Powers is a young adult novel in every sense. It is literally the story of growing up. We can all, like Gavir, recall our sojourn from naive child to disillusioned young adult, wondering all the while what place, if any, this disappointing world holds for us, and so readers of any age can find in him some of our own formative experiences. Gavir’s world is a difficult world, but a textured one. There are no black knights, or white ones, just people making their way through tough circumstances, some more admirably than others. This is a long book, for Gavir has a long journey, but that merely means he has well earned his tears of joy on the final page. Journey by his side, and you will earn yours along with him.

The Wearing of the Green

Jade City
by Fonda Lee.
2017.


I regret that I’m late to this party; by the time I get around to writing a review of this book, it’s already snagged a Nebula nomination for Best Novel and a Locus Award nomination for Best Fantasy Novel, so it’s well past the time I can claim to have “discovered” it. I was sold on Fonda Lee’s writing by Exo, so when Jade City came out, I read it right away, but I had to think about it for a while before I felt ready to write about it. This is a book that invites thought.

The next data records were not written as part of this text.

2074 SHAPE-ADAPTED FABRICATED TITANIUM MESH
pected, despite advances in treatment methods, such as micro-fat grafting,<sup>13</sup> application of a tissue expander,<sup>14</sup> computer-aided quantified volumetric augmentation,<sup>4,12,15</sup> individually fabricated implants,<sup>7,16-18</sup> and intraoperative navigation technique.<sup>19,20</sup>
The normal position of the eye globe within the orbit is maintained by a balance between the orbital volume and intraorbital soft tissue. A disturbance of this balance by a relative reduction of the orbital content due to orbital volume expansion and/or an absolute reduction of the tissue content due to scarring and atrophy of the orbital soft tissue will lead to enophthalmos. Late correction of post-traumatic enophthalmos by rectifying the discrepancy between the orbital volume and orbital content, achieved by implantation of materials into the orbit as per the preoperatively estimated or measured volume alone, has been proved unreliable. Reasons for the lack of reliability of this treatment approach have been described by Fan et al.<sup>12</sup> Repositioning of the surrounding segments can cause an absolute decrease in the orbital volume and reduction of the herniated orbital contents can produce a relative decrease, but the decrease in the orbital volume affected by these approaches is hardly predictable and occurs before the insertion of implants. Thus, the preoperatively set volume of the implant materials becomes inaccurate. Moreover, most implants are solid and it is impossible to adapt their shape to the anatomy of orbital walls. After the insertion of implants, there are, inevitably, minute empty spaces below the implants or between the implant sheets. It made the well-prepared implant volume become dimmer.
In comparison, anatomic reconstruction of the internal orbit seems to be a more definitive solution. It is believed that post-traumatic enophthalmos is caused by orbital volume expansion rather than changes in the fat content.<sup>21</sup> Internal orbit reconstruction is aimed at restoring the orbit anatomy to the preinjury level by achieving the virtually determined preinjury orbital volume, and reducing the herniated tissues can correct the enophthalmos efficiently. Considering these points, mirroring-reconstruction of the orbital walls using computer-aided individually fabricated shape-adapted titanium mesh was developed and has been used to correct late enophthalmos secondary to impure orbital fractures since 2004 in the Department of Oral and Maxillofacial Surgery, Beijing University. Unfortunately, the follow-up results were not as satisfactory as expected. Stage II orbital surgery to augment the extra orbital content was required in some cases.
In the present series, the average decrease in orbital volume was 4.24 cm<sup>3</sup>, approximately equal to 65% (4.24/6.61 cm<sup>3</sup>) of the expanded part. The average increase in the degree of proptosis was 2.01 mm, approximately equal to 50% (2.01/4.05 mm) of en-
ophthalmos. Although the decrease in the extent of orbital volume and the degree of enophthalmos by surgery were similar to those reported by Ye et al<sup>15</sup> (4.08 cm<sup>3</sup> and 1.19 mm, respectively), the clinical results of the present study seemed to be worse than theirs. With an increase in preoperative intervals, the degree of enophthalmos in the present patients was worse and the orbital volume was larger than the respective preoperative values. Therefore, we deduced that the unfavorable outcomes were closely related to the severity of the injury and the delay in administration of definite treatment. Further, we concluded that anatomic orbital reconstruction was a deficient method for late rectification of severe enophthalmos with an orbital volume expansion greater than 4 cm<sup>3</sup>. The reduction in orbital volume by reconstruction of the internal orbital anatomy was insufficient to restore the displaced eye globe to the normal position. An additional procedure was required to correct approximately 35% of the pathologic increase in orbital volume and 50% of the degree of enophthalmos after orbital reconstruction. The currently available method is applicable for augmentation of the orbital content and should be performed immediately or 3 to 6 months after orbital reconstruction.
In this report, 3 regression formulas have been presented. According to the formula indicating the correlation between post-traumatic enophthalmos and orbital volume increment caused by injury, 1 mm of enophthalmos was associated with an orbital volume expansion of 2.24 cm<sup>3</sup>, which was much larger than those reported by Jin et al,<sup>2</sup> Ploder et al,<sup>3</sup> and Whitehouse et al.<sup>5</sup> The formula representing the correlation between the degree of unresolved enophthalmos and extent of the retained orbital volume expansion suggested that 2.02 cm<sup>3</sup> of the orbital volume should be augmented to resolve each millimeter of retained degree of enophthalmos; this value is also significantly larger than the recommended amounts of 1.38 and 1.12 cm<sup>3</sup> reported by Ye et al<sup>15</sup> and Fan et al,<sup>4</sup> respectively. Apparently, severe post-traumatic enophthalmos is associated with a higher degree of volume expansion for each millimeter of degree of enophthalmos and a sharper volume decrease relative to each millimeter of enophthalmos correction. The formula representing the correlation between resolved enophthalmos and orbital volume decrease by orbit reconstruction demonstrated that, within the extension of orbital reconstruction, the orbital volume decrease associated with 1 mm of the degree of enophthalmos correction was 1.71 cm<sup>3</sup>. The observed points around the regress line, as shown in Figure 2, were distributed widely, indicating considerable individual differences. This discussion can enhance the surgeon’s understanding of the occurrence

Jade City brings to mind classic Bruce Lee martial arts films, but with jade magic substituted for conventional martial arts. It’s set in an imagined world drawn from our East Asia. The island of Kekon won its independence a generation earlier with the help of Green Bones, Kekonese warriors who have mastered the art of magical combat using power drawn from the jade they wear. Today, the same clans that secured Kekon’s freedom act as underworld crime families. They battle for control of the districts of Janloon, the capital (and titular “Jade City”), policing the streets, expanding their own interests, claiming stakes in local businesses, and helping friends of the clan while fighting off attempts by other clans to expand their own influence in the same way. Kekon might be Taiwan. Or Japan. Or the Philippines. Janloon might be Tokyo. Or Hong Kong. Or Singapore. The technology of this world seems to be 1970-ish. There are cars and air conditioning and television, but no sign of computers or mobile phones. Maybe that’s why my mind keeps going to Bruce Lee films.

I have to say that I’m probably not the ideal person to comment on this book. I was never able to get into martial arts films. (Even though my family is part Asian, and it’s not like no one’s ever tried!) So I approached Jade City with some doubts about whether someone like me could enjoy this book. I’m happy to report that those doubts were groundless. Fonda Lee has built a living, breathing world populated with a cast of varied characters struggling to maintain their positions as the ultimate conflict—between Janloon’s two most powerful clans—threatens to tear their world apart. There are young people learning to become adults, adults learning how to lead, and elders struggling to let go. Here you will find warriors wielding jade magic to defend their way of life, lovers finding, or rediscovering, their passions, and secrets everywhere, waiting to be unraveled. There is Lan, the leader of the clan, an able administrator, but perhaps not the right person to lead his clan into war. There is his brother Hilo, skilled in jade combat but hot-headed and too easily provoked. And their sister Shae, who walked away from the clan but now finds herself returning in her family’s time of need.

I particularly liked Lee’s use of linked points of view to introduce the large cast of characters she’s created. We meet a teenage criminal in the first chapter, he meets the character who becomes the POV character in the second chapter, who meets another POV character, and so on. It’s an effective way to ease the reader into this world without overwhelming. Jade City tells a sprawling story with many engaging characters, each trying to make her or his way through a world suddenly off balance and changing in unpredictable and dangerous ways. That’s a circumstance we call all identify with.

Jade City isn’t like anything you’ve read before, and even if you’re like me, and martial arts films aren’t your thing, its characters and world will keep you reading and will stay with you a long time after you’ve finished.